Much like the Nose, subsequent ascents of this route can only be gauged on the style in which they're done. Do they improve upon the existing high-bar? Is it going to be a one person effort, or will it be a climbing-team goal?

A beautiful second ascent looks imminent at this point. The bar will be set.
Sheets

Trad climber
Livermore, CA
Nov 16, 2016 - 03:10pm PT
Second repeat? Or second ascent?

Oops, that should have been ascent for both cases.
Alexey

climber
San Jose, CA
Nov 16, 2016 - 04:11pm PT
For those who think that Ondra "hike" Down Wall here is his notes about yesterday hard day:
Update: Ondra Sends Pitches 10, 11, 12 and 13
“It should have been a rather easy day with only four pitches to do, but it turned out to be the opposite. We started in late afternoon, when the wall was getting into the shade. I must admit that I felt the pressure. I hate pitch 10 (5.14a, but I would almost say 5.14b). It is all laybacking—smearing your feet against nothing (sometimes wet nothing)—and the harder you try, the harder it gets. I knew it would be good to send the pitch first go, which almost worked out. I had my face at the belay, but I wanted to move my foot more right and stand up onto the no-hands rest. And somehow—I still do not know how it happened—I was in the air. Devastating. The pitch always gets progressively more wet. And it did. The middle section turned much harder due to wet footholds (some holds are perma-wet on this pitch). I was nervous as hell, climbed quite poorly, but my determination was stronger and I somehow made it up to the belay! I was very relieved!
“I was pretty sure I could finish the schedule of the day. The next pitch is a hard stemming corner at 5.13c, but fortunately, no mistakes on this pitch. Pitch 12 is the Molar Traverse at 5.14b. It is one of the hardest pitches on the whole route (French 8c), but I never found this pitch very hard. Mainly because the crux is just a powerful boulder problem, which fit my style, and the rest of the pitch is technical, though not too bad. But it turned really epic. On my first go I fell off two meters from the anchor, because a little crystal broke. The next go, I slipped on the same move even though I was relaxed, very careful and focused. On my third go, I fell on the lower boulder problem. It was obvious that I had to send the pitch next go, otherwise I would be stuck! I entered the zone, focused, and despite the fatigue I fired it off.
“Pitch 13 (5.13b) was quite OK—one of the few pitches that doesn’t feel sandbagged:-D
“All in all, it was pretty good training! Climbing basically five times 5.14b = 8c (if you count pitch ten as 5.14b). Not a bad day at the crag. Hopefully I will make use of this training Thursday on the crux pitches, after taking a rest-day on Wednesday.”
–BD Ambassador Adam Ondra, November 16, 2016.

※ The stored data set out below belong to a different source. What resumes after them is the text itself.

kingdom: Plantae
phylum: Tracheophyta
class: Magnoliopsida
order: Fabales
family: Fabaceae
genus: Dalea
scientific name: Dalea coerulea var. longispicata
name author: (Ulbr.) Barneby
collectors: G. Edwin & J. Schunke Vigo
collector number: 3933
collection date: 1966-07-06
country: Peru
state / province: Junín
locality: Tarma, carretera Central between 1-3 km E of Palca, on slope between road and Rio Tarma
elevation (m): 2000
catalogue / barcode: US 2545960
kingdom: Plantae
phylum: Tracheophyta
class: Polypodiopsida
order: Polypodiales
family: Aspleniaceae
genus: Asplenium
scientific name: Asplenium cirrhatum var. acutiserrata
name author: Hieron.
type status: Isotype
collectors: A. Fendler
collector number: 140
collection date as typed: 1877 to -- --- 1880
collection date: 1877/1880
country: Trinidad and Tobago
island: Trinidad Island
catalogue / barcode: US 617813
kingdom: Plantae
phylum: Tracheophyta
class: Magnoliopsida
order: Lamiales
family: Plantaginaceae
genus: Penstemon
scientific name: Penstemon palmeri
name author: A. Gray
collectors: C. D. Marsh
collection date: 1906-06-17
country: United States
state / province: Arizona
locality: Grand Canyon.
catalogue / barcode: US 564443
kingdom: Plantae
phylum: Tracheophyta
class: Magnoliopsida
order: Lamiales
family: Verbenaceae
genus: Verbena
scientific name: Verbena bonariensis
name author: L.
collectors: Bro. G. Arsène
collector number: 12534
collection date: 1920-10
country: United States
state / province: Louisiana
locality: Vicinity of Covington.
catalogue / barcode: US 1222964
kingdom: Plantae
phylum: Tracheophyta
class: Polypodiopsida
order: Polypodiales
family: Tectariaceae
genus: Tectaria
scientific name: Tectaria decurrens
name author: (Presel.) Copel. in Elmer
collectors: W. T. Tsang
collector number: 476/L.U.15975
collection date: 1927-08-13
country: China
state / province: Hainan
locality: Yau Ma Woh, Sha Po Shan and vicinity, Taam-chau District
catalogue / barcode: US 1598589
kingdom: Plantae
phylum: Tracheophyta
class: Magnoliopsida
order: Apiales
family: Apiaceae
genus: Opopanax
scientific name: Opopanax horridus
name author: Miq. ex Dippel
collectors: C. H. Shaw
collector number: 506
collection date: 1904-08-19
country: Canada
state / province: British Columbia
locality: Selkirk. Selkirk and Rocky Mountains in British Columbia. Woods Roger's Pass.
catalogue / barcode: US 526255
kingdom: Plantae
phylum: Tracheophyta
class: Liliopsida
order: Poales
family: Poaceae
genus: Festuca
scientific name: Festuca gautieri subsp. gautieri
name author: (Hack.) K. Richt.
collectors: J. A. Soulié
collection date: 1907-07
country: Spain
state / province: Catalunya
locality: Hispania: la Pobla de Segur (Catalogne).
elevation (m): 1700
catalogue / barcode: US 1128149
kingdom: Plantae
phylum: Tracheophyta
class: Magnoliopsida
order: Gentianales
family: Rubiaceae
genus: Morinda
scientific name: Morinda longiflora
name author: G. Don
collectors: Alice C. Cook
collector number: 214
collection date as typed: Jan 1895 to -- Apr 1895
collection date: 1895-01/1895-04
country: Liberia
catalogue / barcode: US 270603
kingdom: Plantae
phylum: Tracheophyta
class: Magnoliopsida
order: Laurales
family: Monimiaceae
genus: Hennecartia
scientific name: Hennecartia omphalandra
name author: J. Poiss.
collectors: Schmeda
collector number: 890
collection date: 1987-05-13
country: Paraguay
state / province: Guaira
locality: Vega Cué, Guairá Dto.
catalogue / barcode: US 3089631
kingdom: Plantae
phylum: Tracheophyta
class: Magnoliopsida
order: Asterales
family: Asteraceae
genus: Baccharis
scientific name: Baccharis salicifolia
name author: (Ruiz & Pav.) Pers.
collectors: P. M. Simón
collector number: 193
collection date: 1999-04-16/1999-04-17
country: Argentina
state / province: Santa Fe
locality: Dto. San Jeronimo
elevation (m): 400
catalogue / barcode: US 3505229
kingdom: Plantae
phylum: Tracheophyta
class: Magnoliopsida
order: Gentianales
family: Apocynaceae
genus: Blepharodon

https://www.facebook.com/blackdiamondequipment
i-b-goB

Social climber
Wise Acres
Nov 16, 2016 - 05:29pm PT
^^^^

This goes with the BD / FB page!
'Pass the Pitons' Pete

Big Wall climber
like Ontario, Canada, eh?
Nov 16, 2016 - 05:52pm PT
Wow. Dang.
limpingcrab

Trad climber
the middle of CA
Nov 16, 2016 - 06:20pm PT
5.14b laybacking doesn't even make sense.
NutAgain!

Trad climber
South Pasadena, CA
Nov 16, 2016 - 07:03pm PT
Pretty brutal to have your face at the anchors and pop off because of holding out for good style to finish it. Having to climb another pitch of 5.14b raises the stakes a bit. I don't have too many of those in me on a good day.